Trump's conflict with Iran is a crisis of his own making

David Ignatius on

WASHINGTON -- It's a good rule never to start a fight you're not eager to finish. But the Trump administration and its Arab allies now seem caught in a version of that dilemma with Iran, which is proving to be a tougher adversary than Washington expected.

Iran's alleged attack last Saturday on Saudi oil facilities caught U.S. analysts by surprise. It was a major strike, using a combined force of 25 Iranian ballistic missiles and drones, according to Saudi officials, against assets that were supposedly protected by U.S. and Saudi defensive weapons.

For U.S. officials, one message is that the Iranians are much more militant and risk-tolerant than American analysts had believed. Another is that the Iranians have correctly assessed that President Trump doesn't want war and are taking advantage of that perceived weakness. The more Trump talks about his desire for a diplomatic solution, the more Iran seems ready to attack. That's a dangerous dynamic.
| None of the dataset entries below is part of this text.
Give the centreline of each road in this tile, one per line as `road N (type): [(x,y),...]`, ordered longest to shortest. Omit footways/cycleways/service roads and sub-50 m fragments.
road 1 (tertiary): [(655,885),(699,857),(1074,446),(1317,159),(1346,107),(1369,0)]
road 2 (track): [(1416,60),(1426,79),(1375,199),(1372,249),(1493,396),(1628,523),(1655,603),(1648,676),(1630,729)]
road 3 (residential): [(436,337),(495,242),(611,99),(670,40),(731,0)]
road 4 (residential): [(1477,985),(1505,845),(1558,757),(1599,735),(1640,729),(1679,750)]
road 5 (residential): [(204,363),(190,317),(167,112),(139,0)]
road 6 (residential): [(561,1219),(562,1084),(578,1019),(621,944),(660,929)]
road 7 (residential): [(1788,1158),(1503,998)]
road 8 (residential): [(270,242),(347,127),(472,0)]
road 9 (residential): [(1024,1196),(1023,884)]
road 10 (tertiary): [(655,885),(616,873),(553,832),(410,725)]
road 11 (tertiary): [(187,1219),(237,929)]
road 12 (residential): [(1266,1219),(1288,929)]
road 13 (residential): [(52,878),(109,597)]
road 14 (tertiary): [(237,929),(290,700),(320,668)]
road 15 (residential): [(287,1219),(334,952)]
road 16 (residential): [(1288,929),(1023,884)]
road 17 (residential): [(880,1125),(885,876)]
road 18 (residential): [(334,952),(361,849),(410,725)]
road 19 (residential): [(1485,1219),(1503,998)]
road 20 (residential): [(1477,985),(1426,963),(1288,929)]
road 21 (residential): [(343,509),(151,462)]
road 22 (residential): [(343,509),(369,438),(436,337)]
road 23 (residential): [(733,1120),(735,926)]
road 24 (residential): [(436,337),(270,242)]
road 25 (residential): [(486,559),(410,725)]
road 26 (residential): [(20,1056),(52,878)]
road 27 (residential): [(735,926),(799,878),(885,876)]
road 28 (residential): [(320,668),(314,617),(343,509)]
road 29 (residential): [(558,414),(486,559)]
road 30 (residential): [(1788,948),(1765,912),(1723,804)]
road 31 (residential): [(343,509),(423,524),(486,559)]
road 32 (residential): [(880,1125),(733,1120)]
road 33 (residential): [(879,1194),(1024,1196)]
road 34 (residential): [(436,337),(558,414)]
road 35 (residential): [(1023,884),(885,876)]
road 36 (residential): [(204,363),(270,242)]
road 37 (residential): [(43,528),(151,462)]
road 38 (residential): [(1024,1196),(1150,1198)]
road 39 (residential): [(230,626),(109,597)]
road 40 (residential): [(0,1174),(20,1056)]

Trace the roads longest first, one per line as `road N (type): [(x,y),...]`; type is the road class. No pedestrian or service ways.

America has enormous military power in the Gulf, enough to obliterate Iran many times over. But the unpleasant fact is that Iran hasn't been deterred by this force. That's a situation strategic planners dread, because it can drive a nation toward conflict simply to demonstrate its credibility and avoid a larger battle.

U.S. officials describe Iran's denials of responsibility for the Saudi strike as bald lies. They say that intelligence leaves no doubt that the attacks originated inside Iran, though officials are wary of revealing publicly how much they know about Iranian operations. Col. Turki al-Malki, a Saudi military spokesman, said bluntly Wednesday in displaying fragments of Iranian munitions: "The attack was launched from the north and unquestionably sponsored by Iran."
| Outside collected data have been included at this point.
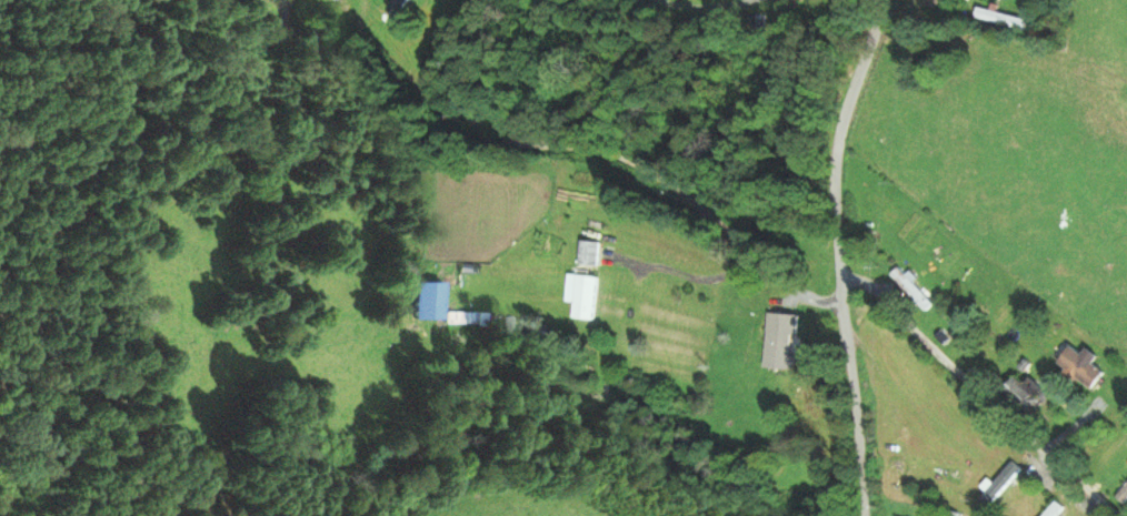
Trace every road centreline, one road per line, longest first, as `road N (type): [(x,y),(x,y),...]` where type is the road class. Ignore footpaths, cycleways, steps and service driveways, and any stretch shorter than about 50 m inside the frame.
road 1 (residential): [(859,515),(838,277),(836,135),(883,0)]
road 2 (residential): [(1118,515),(885,299),(858,280),(838,277)]

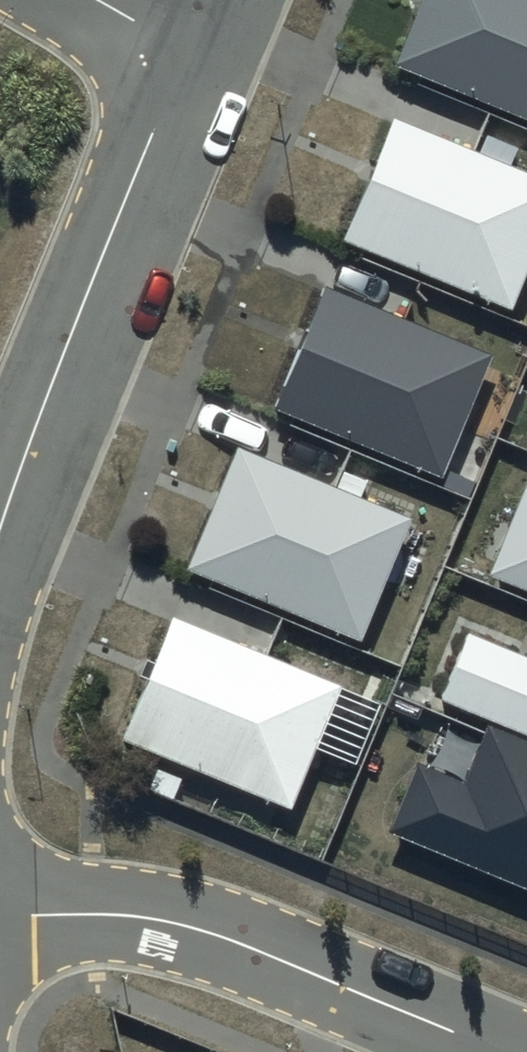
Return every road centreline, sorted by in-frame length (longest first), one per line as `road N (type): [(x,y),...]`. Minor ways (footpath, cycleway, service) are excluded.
road 1 (residential): [(510,1051),(244,942),(164,918),(93,913),(0,920)]
road 2 (residential): [(0,498),(196,30)]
Iran's attack on the Saudi refinery at Abqaiq was a potential game changer for oil markets. It showed the vulnerability of energy infrastructure -- not just in Saudi Arabia but among its Gulf neighbors: Kuwait, Bahrain, Qatar and the United Arab Emirates. These countries have made huge investments in U.S. military systems that, it turns out, leave them vulnerable.


Energy analysts must assume that such an attack could happen again, against multiple targets, unless the U.S. launches retaliatory strikes that would themselves pose big risks for Gulf energy shipments. Thus, upward pressure on oil prices could continue for months and maybe years -- not the message Trump wants as he prepares for an election year.
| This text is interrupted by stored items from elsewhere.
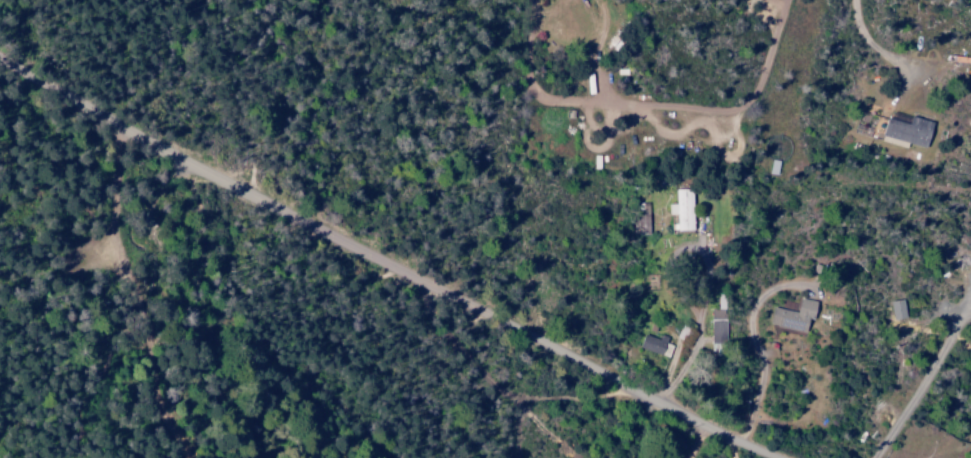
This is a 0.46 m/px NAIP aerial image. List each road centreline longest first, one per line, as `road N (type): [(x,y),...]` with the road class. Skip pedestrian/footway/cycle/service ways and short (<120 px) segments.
road 1 (residential): [(188,457),(142,355),(130,284),(106,232),(116,171),(110,131),(0,65)]
road 2 (residential): [(530,339),(110,131)]
road 3 (residential): [(530,339),(523,0)]
road 4 (residential): [(771,457),(706,433),(530,339)]
road 5 (residential): [(410,280),(450,341),(512,408),(518,457)]

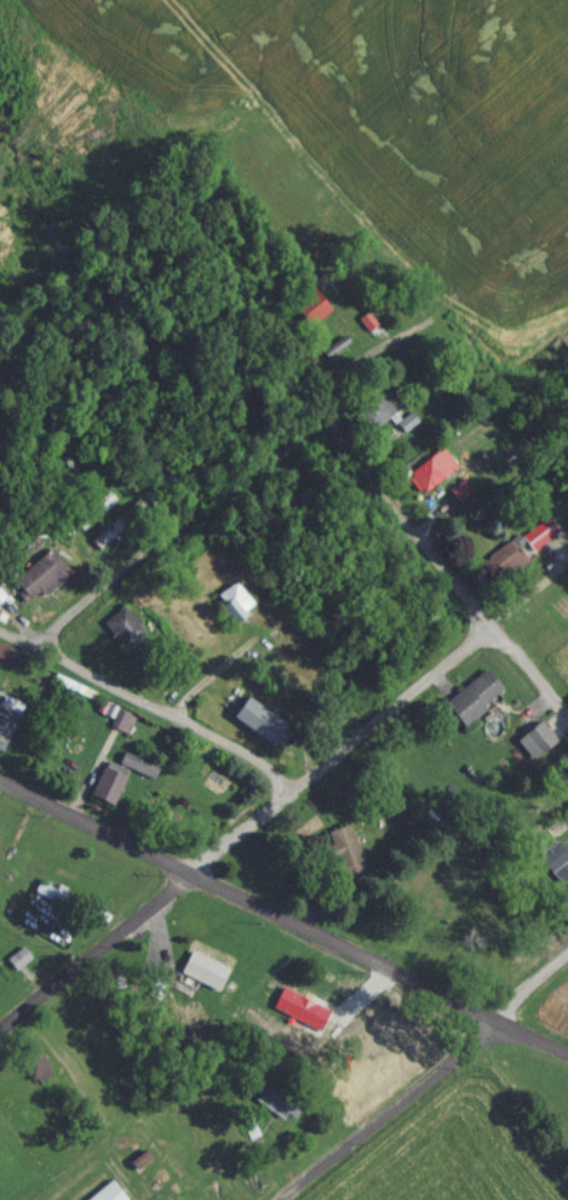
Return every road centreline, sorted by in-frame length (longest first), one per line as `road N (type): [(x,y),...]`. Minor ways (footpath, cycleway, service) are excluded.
road 1 (residential): [(0,1035),(289,792),(567,573)]
road 2 (residential): [(498,1032),(0,794)]
road 3 (residential): [(567,734),(488,640),(325,415)]
road 4 (residential): [(287,1199),(498,1032),(567,962)]
road 5 (residential): [(289,792),(242,758),(0,639)]
road 6 (residential): [(39,656),(202,496),(194,446),(160,439)]
road 7 (residential): [(325,415),(207,259)]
But for Trump, this is a self-inflicted wound. As the confrontation escalates, it's important to remember that it was entirely unnecessary.

Trump chose to abandon the 2015 Iran nuclear agreement, against the advice of most of his allies and many of his senior aides, and despite Iran's compliance with the deal. He apparently wanted a bigger, better deal that would outdo President Obama's version. And he seemed certain that if he applied "maximum pressure" through economic sanctions, Iran would come to the table.

Instead, starting in May, Iran launched an escalating campaign against Saudi and UAE oil targets. With Trump's blessing, the U.S. adopted a low-key response. Even after Iran shot down a U.S. surveillance drone in June, Trump personally decided against a military response.